Willa Lotos
Willa Lotos to urokliwie położony pensjonat, zlokalizowany w samym centrum Wisły (zaledwie 10-15 min. pieszo od stacji Wisła Uzdrowisko) i jest położony na przepięknym południowym stoku Jarzębatej. Oferujemy pokoje dwu- i trzyosobowe z łazienkami, tarasem, wi-fi, a wszystkich, którzy nas odwiedzą, uraczymy gawędami i opowieściami o naszym regionie.
Naszym Gościom oferujemy pokoje 2 i 3-osobowe. Każdy pokój ma własną łazienkę oraz dostęp do Internetu wi-fi. Większość pokoi ma wyjście na taras od strony południowo-zachodniej (można opalać się cały rok). Do dyspozycji gości czajnik bezprzewodowy, który znajduje się na każdej kondygnacji. Niektóre pokoje wyposażone są w małe chłodziarki, wszystkie mają dostęp do ogólnej lodówki. Naczynia znajdujące się w pokoju pozwalają na samodzielne przygotowywanie śniadań i kolacji, a bardziej skomplikowane posiłki można przygotować w kuchni, która jest oddana do państwa dyspozycji. W przyziemiu znajduje się też duża sala (coś w rodzaju świetlicy), gdzie można spotkać się w większym gronie.
Dla gości dostępny jest ogród. Dom otoczony jest zielenią (bądź białym puchem). Jest miejsce i na ognisko i na zabawę. Są ławeczki oraz przestrzeń dla dzieci - latem można ugotować „zupę z trawy”, zimą ulepić bałwana bądź zbudować igloo. Bez względu na porę roku zawsze można podziwiać przepiękne góry.
Willa Lotos to miejsce z prawdziwą duszą i historią - budynek został wybudowany w 1935 r. przez niejakiego Bujoka, którego imienia już nikt z żyjących nie pamięta. Budynek powstał w czasie, gdy Wisła stała się niezwykle popularną miejscowością turystyczną - z resztą nie bez powodu. Cztery lata wcześniej na Zadnim Groniu został oddany do użytku tak zwany Zameczek Prezydenta i sam Ignacy Mościcki, ówczesny prezydent, był częstym bywalcem w tych stronach. Co ciekawe, Zameczek został wybudowany ze składek społeczności śląskiej i ten gest okazał się strzałem w dziesiątkę dla przyszłości miasteczka. Wisła stała się modną miejscowością i to było bezpośrednią przyczyną jej szybkiego rozwoju.

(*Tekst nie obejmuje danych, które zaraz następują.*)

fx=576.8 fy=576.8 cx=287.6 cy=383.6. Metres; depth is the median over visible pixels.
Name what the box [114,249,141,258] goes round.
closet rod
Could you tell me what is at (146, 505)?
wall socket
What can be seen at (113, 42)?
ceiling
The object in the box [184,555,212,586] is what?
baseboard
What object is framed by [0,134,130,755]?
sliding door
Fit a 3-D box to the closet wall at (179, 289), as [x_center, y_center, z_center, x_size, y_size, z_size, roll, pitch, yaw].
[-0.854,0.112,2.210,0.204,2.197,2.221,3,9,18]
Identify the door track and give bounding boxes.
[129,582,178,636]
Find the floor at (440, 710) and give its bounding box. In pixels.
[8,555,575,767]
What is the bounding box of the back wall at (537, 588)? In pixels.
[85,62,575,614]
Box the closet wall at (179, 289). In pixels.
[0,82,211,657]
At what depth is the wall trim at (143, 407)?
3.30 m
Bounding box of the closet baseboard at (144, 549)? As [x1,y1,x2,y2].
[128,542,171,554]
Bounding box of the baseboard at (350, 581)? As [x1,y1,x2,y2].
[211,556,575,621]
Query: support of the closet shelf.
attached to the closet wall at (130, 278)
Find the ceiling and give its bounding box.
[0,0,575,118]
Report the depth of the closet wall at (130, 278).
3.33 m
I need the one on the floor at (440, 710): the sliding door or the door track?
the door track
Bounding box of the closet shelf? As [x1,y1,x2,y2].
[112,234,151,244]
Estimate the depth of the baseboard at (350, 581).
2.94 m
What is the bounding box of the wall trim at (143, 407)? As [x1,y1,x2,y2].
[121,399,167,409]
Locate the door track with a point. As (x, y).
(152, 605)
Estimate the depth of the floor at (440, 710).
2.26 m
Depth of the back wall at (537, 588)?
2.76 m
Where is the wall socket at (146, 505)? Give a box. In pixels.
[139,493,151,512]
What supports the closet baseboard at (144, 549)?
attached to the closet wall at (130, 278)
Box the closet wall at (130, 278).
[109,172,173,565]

II wojna światowa była dla willi łaskawa i budynek przetrwał wojenne burze bez większych szkód. Co prawda został przez Niemców skonfiskowany, ale nadal służył letnikom, tyle że nie Polakom. I TU CIEKAWOSTKA:dysponujemy oryginalną księgą meldunkową z lat 1941-1943. Kolejne karty ktoś powyrywał, ale dla szperaczy i pasjonatów historii księga do wglądu - tyle że by ją czytać, trzeba znać niemiecki.
Po wojnie pensjonat został zakupiony przez K. Guziura, właściciela willi „Beskid”, a lata powojenne to czas, gdy budynek przeistoczył się w ośrodek wypoczynkowy zakładów pracowniczych. Właścicielami były Rejon Dróg Wodnych w Zabrzu, Przedsiębiorstwo Rolno-Przemysłowe w Tychach, czy też Zakład Budowlano-Wodno-Inżynieryjny w Mikołowie. Aż do lat 90. willa pełniła rolę ośrodka ludu pracującego Śląska. Potem powróciła w prywatne ręce i jest w nich do dziś.
Czasy się zmieniają, ale jedno pozostaje niezmienne: Willa Lotos zawsze służyła i służy turystom. Każdy z nich pozostawił tu cząstkę swojej dobrej energii, którą czują kolejni odwiedzający. Wszyscy goście będą mile widziani, a szczególną uwagą i estymą darzymy tych, którzy kochają Beskidy. Każdy, kto będzie chciał pójść w góry, poznać okolicę, zwiedzić Wisłę, Ustroń bądź Cieszyn, może liczyć na naszą radę i pomoc. Lepszych doradców nie znajdziecie.